§ **PROBLEM DESCRIPTION**:
Reproduce the passage of the blog post below word for word, starting at "The colored lines" and ending at "their own models.".

§ **SOURCE EXTRACT**:
+===+

Really excited to launch my new website - DATA-COPE, a place for education data analysts to share ideas, learn about the latest tools and policies affecting their work, and to keep the pulse on education analytics and the role they play in improving education outcomes. The group is a loosely organized affiliation of state and local education analysts in the United States as well as external researchers at research organizations which provides support to such agencies. The group's aim is to better learn from one another, share resources, and keep the pulse on any policy or technology related developments that may significantly impact our shared work.
My first major post on the website covers selecting an analytics platform and software suite to best meet the needs of your agency. Spoiler alert, I'm a big fan of R!
For the past two years I have been working on the Wisconsin Dropout Early Warning System, a predictive model of on time high school graduation for students in grades 6-9 in Wisconsin. The goal of this project is to help schools and educators have an early indication of the likely graduation of each of their students, early enough to allow time for individualized intervention. The result is that nearly 225,000 students receive an individualized prediction at the start and end of the school year. The workflow for the system is mapped out in the diagram below:
The system is moving into its second year of use this fall and I recently completed a research paper describing the predictive analytic approach taken within DEWS. The research paper is intended to serve as a description and guide of the decisions made in developing an automated prediction system using administrative data. The paper covers both the data preparation and model building process as well as a review of the results. A preview is shown below which demonstrates how the EWS models trained in Wisconsin compare to the accuracy reported in the research literature - represented by the points on the graph. The accuracy is measured using the ROC curve. The article is now available via figshare.
The colored lines represent different types of ensembled statistical models and their accuracy across various thresholds of their predicted probabilities. The points represent the accuracy of comparable models in the research literature using reported accuracy from a paper by Alex Bowers:
Bowers, A.J., Sprott, R.*, Taff, S.A.* (2013) Do we Know Who Will Drop Out? A Review of the Predictors of Dropping out of High School: Precision, Sensitivity and Specificity. The
High School Journal, 96(2), 77-100. doi:10.1353/hsj.2013.0000. This article serves as good background and grounds the benchmarking of the models built in Wisconsin and for others when benchmarking their own models.
The state of Wisconsin has one of the highest four year graduation rates in the nation, but deep disparities among student subgroups remain. To address this the state has created the Wisconsin Dropout Early Warning System (DEWS), a predictive model of student dropout risk for students in grades six through nine. The Wisconsin DEWS is in use statewide and currently provides predictions on the likelihood of graduation for over 225,000 students. DEWS represents a novel statistical learning based approach to the challenge of assessing the risk of non-graduation for students and provides highly accurate predictions for students in the middle grades without expanding beyond mandated administrative data collections.

+===+

§ **SUPPLIED INFORMATION**:
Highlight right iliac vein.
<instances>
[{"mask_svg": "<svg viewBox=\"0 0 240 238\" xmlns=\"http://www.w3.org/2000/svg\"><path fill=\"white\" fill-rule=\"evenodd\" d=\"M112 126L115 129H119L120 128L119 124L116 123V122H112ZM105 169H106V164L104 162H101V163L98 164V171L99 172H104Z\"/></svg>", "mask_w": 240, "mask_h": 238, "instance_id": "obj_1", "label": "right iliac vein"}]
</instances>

+===+

§ **THE SOLUTION**:
The colored lines represent different types of ensembled statistical models and their accuracy across various thresholds of their predicted probabilities. The points represent the accuracy of comparable models in the research literature using reported accuracy from a paper by Alex Bowers:
Bowers, A.J., Sprott, R.*, Taff, S.A.* (2013) Do we Know Who Will Drop Out? A Review of the Predictors of Dropping out of High School: Precision, Sensitivity and Specificity. The
High School Journal, 96(2), 77-100. doi:10.1353/hsj.2013.0000. This article serves as good background and grounds the benchmarking of the models built in Wisconsin and for others when benchmarking their own models.